Saved entries
>>

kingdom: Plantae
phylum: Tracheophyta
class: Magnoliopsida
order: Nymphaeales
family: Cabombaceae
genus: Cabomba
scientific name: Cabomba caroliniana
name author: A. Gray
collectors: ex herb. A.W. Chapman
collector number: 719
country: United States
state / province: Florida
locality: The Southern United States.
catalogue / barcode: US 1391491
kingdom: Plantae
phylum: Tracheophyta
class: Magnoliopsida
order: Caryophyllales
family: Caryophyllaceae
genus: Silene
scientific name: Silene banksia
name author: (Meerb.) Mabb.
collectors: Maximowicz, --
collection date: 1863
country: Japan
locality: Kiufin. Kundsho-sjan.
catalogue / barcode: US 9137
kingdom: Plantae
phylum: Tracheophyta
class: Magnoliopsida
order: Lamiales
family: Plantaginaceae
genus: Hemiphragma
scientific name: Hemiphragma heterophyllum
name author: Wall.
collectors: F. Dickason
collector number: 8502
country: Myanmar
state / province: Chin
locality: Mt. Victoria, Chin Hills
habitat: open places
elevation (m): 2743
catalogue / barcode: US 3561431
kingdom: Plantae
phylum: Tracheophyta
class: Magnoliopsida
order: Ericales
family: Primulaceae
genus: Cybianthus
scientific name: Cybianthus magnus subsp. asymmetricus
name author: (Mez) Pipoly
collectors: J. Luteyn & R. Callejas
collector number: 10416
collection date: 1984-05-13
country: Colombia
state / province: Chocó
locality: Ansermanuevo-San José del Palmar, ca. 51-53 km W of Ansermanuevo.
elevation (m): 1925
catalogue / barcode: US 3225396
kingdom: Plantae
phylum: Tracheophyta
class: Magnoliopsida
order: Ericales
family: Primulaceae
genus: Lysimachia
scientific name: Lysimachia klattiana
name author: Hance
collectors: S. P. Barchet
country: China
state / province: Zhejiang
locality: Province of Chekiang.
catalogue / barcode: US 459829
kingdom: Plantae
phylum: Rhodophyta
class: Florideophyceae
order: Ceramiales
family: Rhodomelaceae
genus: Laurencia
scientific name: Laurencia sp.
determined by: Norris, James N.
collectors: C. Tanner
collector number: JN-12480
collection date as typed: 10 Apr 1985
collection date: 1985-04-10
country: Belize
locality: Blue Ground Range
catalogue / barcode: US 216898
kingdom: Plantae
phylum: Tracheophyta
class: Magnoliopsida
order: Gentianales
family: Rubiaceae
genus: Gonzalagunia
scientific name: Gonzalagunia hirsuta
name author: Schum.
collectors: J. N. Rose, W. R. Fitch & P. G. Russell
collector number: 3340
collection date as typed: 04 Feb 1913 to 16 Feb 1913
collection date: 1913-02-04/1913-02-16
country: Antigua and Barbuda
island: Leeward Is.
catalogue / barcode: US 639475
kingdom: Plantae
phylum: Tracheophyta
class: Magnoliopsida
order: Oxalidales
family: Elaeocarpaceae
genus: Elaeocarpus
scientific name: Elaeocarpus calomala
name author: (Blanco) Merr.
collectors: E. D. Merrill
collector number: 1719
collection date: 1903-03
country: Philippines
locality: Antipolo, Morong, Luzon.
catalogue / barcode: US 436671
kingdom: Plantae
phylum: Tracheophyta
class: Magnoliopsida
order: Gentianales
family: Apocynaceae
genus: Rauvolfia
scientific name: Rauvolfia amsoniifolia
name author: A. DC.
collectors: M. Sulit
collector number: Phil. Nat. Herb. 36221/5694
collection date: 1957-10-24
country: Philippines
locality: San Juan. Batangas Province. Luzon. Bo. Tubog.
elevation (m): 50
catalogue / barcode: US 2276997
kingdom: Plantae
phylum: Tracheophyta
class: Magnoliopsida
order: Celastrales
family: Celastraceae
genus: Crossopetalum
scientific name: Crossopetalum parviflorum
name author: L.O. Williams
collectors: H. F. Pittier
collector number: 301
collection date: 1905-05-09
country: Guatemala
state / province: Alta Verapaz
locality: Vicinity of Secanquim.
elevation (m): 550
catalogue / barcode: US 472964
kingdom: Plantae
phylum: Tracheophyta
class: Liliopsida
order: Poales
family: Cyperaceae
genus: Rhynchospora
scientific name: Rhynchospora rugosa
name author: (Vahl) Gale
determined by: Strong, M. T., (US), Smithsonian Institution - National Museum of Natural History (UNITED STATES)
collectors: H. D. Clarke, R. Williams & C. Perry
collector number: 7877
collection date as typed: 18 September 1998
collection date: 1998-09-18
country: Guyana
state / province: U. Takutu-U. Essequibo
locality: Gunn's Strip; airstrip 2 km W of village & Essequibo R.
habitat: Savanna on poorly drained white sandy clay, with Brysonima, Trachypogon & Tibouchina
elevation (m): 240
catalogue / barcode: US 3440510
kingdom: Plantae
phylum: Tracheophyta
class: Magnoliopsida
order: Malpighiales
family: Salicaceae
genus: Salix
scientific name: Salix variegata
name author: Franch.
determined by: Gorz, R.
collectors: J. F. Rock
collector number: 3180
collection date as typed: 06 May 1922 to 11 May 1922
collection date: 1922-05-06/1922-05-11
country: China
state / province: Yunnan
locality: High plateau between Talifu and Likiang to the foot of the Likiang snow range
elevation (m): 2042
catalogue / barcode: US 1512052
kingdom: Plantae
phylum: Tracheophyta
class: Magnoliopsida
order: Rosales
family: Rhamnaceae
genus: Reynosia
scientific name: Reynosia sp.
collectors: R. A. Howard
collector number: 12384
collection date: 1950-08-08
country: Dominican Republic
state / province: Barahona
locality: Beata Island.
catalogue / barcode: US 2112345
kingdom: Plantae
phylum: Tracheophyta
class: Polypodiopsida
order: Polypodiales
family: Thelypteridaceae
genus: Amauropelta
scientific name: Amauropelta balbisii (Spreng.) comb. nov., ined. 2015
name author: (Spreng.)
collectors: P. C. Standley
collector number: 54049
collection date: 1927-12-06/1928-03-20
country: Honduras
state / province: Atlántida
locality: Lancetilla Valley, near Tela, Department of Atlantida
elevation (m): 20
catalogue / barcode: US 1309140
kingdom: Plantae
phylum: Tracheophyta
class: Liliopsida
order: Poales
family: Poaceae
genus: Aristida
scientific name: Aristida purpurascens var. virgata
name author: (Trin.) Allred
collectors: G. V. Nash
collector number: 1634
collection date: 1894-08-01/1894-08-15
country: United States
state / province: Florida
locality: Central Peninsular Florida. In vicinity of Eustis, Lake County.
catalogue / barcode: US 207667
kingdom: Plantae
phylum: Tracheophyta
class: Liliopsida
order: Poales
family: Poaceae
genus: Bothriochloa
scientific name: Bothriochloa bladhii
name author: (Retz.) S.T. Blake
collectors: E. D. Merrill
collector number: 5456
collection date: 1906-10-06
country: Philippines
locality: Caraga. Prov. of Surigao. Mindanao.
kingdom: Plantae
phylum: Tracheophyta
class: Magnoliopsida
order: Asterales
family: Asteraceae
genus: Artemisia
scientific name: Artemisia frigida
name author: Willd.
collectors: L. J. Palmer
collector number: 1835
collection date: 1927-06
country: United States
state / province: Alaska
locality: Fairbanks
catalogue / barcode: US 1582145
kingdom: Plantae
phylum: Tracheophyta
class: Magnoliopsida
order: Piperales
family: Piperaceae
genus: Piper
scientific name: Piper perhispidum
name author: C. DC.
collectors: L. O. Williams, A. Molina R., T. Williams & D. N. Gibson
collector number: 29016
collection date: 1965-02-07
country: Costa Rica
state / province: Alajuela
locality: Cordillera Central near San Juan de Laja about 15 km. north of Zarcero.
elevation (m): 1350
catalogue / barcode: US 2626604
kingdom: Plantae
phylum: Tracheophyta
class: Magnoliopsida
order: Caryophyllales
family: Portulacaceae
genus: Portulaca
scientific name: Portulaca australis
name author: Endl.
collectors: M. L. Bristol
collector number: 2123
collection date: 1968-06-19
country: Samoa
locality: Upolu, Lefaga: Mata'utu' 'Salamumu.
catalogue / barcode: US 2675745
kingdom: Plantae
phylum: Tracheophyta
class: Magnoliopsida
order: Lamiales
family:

<<

**WRITTEN EXERCISE**
Give the stretch from the line containing "collection date: 1894-08-01/1894-08-15" through the line containing "catalogue / barcode: US 1582145" as a numbered list, and omit any blank lines.

**WRITTEN RESPONSE**
1. collection date: 1894-08-01/1894-08-15
2. country: United States
3. state / province: Florida
4. locality: Central Peninsular Florida. In vicinity of Eustis, Lake County.
5. catalogue / barcode: US 207667
6. kingdom: Plantae
7. phylum: Tracheophyta
8. class: Liliopsida
9. order: Poales
10. family: Poaceae
11. genus: Bothriochloa
12. scientific name: Bothriochloa bladhii
13. name author: (Retz.) S.T. Blake
14. collectors: E. D. Merrill
15. collector number: 5456
16. collection date: 1906-10-06
17. country: Philippines
18. locality: Caraga. Prov. of Surigao. Mindanao.
19. kingdom: Plantae
20. phylum: Tracheophyta
21. class: Magnoliopsida
22. order: Asterales
23. family: Asteraceae
24. genus: Artemisia
25. scientific name: Artemisia frigida
26. name author: Willd.
27. collectors: L. J. Palmer
28. collector number: 1835
29. collection date: 1927-06
30. country: United States
31. state / province: Alaska
32. locality: Fairbanks
33. catalogue / barcode: US 1582145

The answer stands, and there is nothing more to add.